Matt attended public school and his parents treated him no differently than any of his six siblings, never expecting less of him because of his slowly regressing vision. As a child, especially a teenager, blindness was very difficult to handle. He couldn’t walk independently at night or in dim lighting, read normal print without bright lights and magnification. The ridicule of teasing schoolmates who used names like “blindo” and “klutz,” didn’t help. He grew up on a bicycle, playing on it, using it for transportation, and even using it for money by racing down the rural roads of Centralia, Washington, delivering newspapers. Not until his freshman year at Notre Dame did Matt give way to his loss of vision and stop bicycling on his own. That was a very difficult time, but it was also a turning point. With Braille, a long white cane, and a switch to a tandem bicycle, Matt made the adjustment a positive one and successfully completed his college career, graduating magna cum laude with majors in electrical engineering and music. In 1995, Matt learned about the U.S. Association of Blind Athletes through a newsletter published by the American Council of the Blind and 18 months later he made his debut on the international cycling scene at the 1996 Atlanta Paralympic Games. In 1997, Matt moved to Colorado Springs, Colorado, to train at the U.S. Olympic Training Center and prepare for the 2000 Paralympic Games in Sydney, Australia. His IBM management in Fishkill, New York, approved of him working remotely from Colorado while following his Paralympic dreams. He has since worked for IBM as an engineer, and now specializes in I/T accessibility for people with disabilities. Matt and his wife, Kim, have a daughter, Lavyn, who will turn 3-years old just after the Athens Games. Their second child will be born in December.
Competition Highlights:

2004: US Paralympic Trials: first in the men’s match sprints, second in the kilometer, and third in the pursuit.

 

2000: Sydney Paralympic games placed ninth in men’s match sprints, fourteenth in men’s one kilometer time trial, sixteenth in men’s 118k road race, EDS National Cycling Championships’, Colorado Springs, Colo., competed against National elite/professional cyclists and placed second in the Men’s Tandem Match Sprints, Points leader in the men’s category of the 2000 ICG Tandem Series, Colorado Tandem Invitational, Colorado Springs, Colo., placed first in the Men's Match Sprints..WFMZ Invitational, Trexlertown, Pa., placed first in the Men’s Match Sprints..WE Media Tandem Invitational, Trexlertown, Pa., placed first in the Men’s Match Sprints..Good Shephards Tandemonium at T-Town, Trexlertown, Pa., placed fourth in the Men’s Match Sprints, Texas Tandemonium, Houston, Tex., placed first in the Men’s Match Sprints and second in the Mixed Tandem Match Sprints.

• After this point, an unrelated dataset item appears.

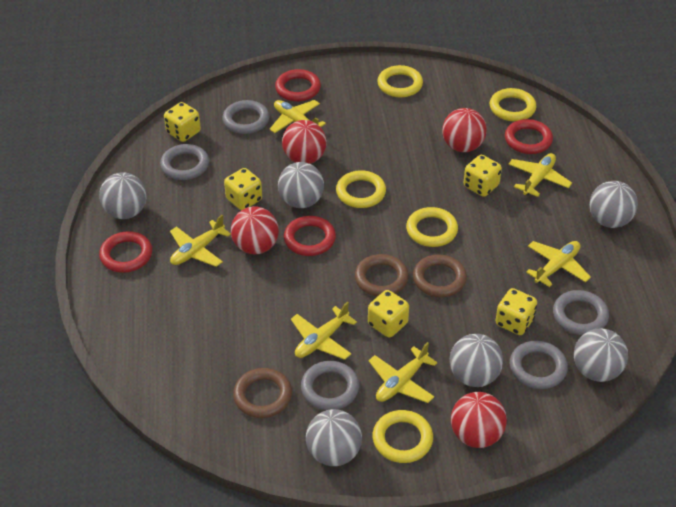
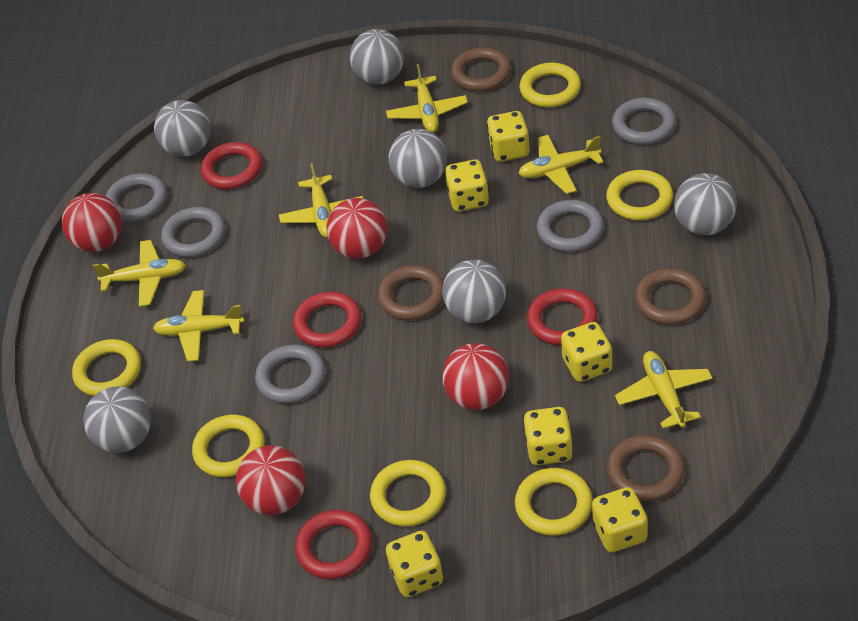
brown ring: [233,368,292,418] [355,254,409,297] [413,254,467,297] = 3 -> [378,265,444,320] [451,48,511,91] [607,435,684,501] [635,268,706,325] = 4
yellow dice: [164,102,201,142] [224,168,262,210] [368,290,409,338] [464,155,502,197] [496,288,537,335] = 5 -> [386,531,443,597] [445,160,489,211] [487,111,530,162] [524,407,573,465] [561,322,613,382] [592,487,648,552] = 6
yellow ring: [336,170,386,208] [373,410,433,463] [377,65,423,97] [406,207,458,247] [490,88,536,121] = 5 -> [72,339,141,396] [192,415,265,477] [370,460,446,527] [515,468,593,536] [519,63,581,107] [606,170,673,220] = 6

1999: Points leader in both mixed and men’s categories of the 1999 WE Magazine Tandem Sprint Series, EDS National Cycling Championships’, Trexlertown, Pa., won the Mixed Tandem Match Sprints, Tandemonium placed fourth in the Men’s Match Sprints, and won the Revenge Match against the Australians in Colorado Springs, Colo.

1998: EDS National Cycling Championships’, Frisco, Texas, competed against National elite cyclists and placed third in the Men’s Tandem Match Sprints…USABA National Track Championships, won the mixed tandem kilometer time trial (1:10.437-world record), and won the Mixed Tandem Match Sprints…IPC World Cycling Championships for the Disabled, Colorado Springs, Colo., placed second in the Men’s Tandem Match Sprints.

1997: EDS National Cycling Championships’, Colorado Springs, Colo., became the first blind rider to compete and place on a national level against sighted elite cyclists and placed fourth in the Men’s Tandem Match Sprints…USABA National Track Championships, Houston, Texas, won the 3 km/4km mixed tandem time trials and the 1 km time trial (1:12.354)…USABA National Road Championships, Tallahassee, Fla., placed second in 80k road race.

1996: Atlanta Paralympics, set a world record (4 minutes 32.83 seconds) during quarter-finals in 4,000 meter tandem men’s pursuit…Paralympic trials, Colorado Springs, Colo., won men’s road, kilo, and pursuit events and placed second in men’s match sprints…USABA National Championships, Santa Rosa, Calif., won men’s road race and time trials.



1995: USABA National Championships, Nashville, Tenn., won 40-kilometer men’s tandem time trial and road race.